Pendant que le monde vit des drames de plus en plus intenses, le Festival de Cannes, premier rendez-vous mondial du cinéma, bat son plein. A regarder les images que nous en renvoient les médias, de montées des marches en interviews, on pourrait penser que le cinéma ne reflète en rien la vérité du monde, qu’il n’est que le lieu des fantasmes et des intérêts d’une industrie de la distraction, détachée du réel. On pourrait d’autant plus le penser que le cinéma ne constitue même plus l’essentiel des images dont s’abreuvent aujourd’hui les gens, sur toute la planète : les fictions sont de moins en moins vues dans des salles obscures, et, même, de moins en moins sur des écrans de télévision ; elles sont de moins en moins des films, au sens ancien du mot, mais de plus en plus des séries permettant à leurs auteurs de développer, pendant de longues heures, des personnages, des situations et des univers que chaque spectateur peut voir à son rythme, quand il le veut, sur son téléphone, son ordinateur ou tout autre objet nomade.
Aussi le monde de l’image n’a-t-il, en apparence, plus rien à voir avec ce qui se joue à Cannes.
Et pourtant, ces séries elles-mêmes se nourrissent du cinéma, de ses techniques et de ses imaginaires. Cannes reste le rendez-vous principal de la créativité et l’avant-garde du récit de fiction. C’est par le cinéma que s’expérimente encore, avec le plus de moyens, la narration des enjeux du monde. C’est par le cinéma que le monde se parle à lui-même de ses soucis et de ses ambitions, de ses amours et de ses peurs. C’est lui qui, mieux qu’aucun autre art, réussit à sensibiliser des foules entières aux grands défis du temps. Il l’a fait formidablement dans le passé, avec, par exemple, Le Dictateur, de Charlie Chaplin, Dodes’ka-den, d’Akira Kurosawa, Miracle à Milan, de Vittorio De Sica, ou Voyage au bout de l’enfer, de Michael Cimino. Et tant d’autres. Avec un énorme impact sur le comportement des peuples.
Et aujourd’hui, qu’en est-il des grands succès du cinéma ? Certains sont de purs objets de distraction. D’autres sont des récits de violence pure. Les uns et les autres nous disent la fascination éternelle des hommes pour le mal. Les uns et les autres traitent clairement de deux dimensions du monde, celle du rire et celle des pleurs. Il faudra s’inquiéter si un jour un film faisant l’apologie du racisme ou de l’exclusion devient un succès planétaire. Ce n’est pas encore le cas.

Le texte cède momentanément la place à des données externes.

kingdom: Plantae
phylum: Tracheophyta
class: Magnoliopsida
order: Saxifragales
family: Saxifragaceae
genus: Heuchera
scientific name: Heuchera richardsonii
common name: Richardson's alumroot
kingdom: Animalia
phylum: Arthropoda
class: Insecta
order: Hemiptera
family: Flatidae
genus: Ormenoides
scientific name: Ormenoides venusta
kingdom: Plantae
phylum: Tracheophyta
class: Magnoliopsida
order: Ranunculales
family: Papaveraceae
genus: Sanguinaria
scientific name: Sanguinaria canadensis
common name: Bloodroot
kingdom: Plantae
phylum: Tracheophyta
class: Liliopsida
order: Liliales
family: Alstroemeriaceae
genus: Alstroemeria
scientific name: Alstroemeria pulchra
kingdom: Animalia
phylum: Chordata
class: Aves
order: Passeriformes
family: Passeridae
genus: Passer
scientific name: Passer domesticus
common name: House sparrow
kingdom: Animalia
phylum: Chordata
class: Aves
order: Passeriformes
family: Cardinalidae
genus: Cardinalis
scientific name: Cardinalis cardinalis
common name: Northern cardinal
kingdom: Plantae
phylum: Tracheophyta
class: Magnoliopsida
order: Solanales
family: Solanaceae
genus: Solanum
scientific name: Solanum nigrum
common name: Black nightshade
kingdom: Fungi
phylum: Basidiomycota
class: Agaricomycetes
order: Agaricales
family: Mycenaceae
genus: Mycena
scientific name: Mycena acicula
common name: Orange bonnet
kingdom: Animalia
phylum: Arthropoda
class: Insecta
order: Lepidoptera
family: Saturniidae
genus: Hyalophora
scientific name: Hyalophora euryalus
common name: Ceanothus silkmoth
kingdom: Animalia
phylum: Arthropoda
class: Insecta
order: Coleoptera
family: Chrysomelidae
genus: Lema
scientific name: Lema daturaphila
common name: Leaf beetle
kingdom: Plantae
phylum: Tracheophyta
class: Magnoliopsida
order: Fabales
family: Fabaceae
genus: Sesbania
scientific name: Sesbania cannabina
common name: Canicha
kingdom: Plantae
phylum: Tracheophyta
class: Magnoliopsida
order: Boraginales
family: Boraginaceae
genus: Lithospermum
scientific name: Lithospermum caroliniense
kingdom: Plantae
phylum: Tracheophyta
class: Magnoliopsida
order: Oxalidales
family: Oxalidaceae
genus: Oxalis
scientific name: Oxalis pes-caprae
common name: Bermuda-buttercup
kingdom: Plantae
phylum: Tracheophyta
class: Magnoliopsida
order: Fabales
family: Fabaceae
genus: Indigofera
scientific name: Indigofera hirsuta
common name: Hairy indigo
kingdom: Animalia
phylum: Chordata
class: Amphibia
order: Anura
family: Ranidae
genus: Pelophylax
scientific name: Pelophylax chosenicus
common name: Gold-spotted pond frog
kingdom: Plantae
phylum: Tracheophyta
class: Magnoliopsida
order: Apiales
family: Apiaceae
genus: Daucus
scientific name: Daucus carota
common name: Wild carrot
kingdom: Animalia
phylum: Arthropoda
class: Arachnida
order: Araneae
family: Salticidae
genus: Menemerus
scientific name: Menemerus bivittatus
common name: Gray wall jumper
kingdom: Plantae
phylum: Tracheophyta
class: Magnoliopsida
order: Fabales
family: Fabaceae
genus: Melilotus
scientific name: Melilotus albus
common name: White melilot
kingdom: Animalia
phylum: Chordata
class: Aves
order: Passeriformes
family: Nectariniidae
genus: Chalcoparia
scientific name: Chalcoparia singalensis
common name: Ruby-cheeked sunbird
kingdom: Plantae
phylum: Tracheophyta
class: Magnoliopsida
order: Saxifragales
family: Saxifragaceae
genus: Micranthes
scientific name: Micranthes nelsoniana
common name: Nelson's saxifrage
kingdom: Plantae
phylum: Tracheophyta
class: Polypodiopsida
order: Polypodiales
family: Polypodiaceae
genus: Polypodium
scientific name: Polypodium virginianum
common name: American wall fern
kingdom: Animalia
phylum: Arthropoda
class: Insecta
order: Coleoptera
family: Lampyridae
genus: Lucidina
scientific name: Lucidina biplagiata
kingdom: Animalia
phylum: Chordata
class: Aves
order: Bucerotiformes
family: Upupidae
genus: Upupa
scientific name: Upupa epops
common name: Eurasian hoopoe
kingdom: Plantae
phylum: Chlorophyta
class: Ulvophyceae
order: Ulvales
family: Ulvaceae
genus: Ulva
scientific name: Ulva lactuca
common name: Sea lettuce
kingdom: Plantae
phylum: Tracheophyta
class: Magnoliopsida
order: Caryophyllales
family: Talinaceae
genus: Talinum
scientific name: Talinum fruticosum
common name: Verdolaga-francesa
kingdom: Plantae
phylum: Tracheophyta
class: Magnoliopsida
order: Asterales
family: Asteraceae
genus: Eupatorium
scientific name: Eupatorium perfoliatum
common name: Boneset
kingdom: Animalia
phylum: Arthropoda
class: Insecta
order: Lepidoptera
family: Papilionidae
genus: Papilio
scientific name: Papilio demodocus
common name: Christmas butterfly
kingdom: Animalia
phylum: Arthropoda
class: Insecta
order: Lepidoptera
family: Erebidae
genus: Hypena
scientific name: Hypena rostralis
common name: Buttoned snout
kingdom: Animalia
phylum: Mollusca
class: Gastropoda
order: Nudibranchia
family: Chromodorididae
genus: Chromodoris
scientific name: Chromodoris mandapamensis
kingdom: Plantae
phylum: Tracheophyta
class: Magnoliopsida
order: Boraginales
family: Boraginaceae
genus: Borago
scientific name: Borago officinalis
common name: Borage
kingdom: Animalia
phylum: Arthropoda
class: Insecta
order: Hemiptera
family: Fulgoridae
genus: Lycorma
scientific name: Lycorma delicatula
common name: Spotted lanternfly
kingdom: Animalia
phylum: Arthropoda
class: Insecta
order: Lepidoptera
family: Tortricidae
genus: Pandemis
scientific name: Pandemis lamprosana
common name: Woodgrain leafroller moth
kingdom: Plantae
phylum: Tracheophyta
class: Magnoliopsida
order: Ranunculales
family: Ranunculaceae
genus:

Et s’il est une raison, encore, d’être optimiste sur l’avenir du monde, c’est bien celle-ci : les grands succès cinématographiques d’aujourd’hui abordent tous des sujets positifs et nous alertent sur les enjeux les plus importants, de l’environnement au handicap, éveillant les consciences, suscitant des pensées empathiques. Ces films, bien sûr, ne le font avec succès que s’ils sont d’abord des œuvres d’art, c’est-à-dire des messages personnels de leurs auteurs, qui parlent avec leur cœur et leur âme au cœur et à l’âme de chacun de nous.
Il faut espérer que, dans l’avenir plus encore qu’aujourd’hui, le cinéma, qui utilisera, plus tôt qu’on ne le croit, les technologies de la réalité augmentée et de l’intelligence artificielle pour aller au plus près des désirs de chacun, deviendra le véhicule privilégié des lanceurs d’alerte, ceux qui osent dénoncer tous les poisons du monde, pour que l’humanité ne puisse pas dire qu’elle ne savait pas, et n’agisse pas.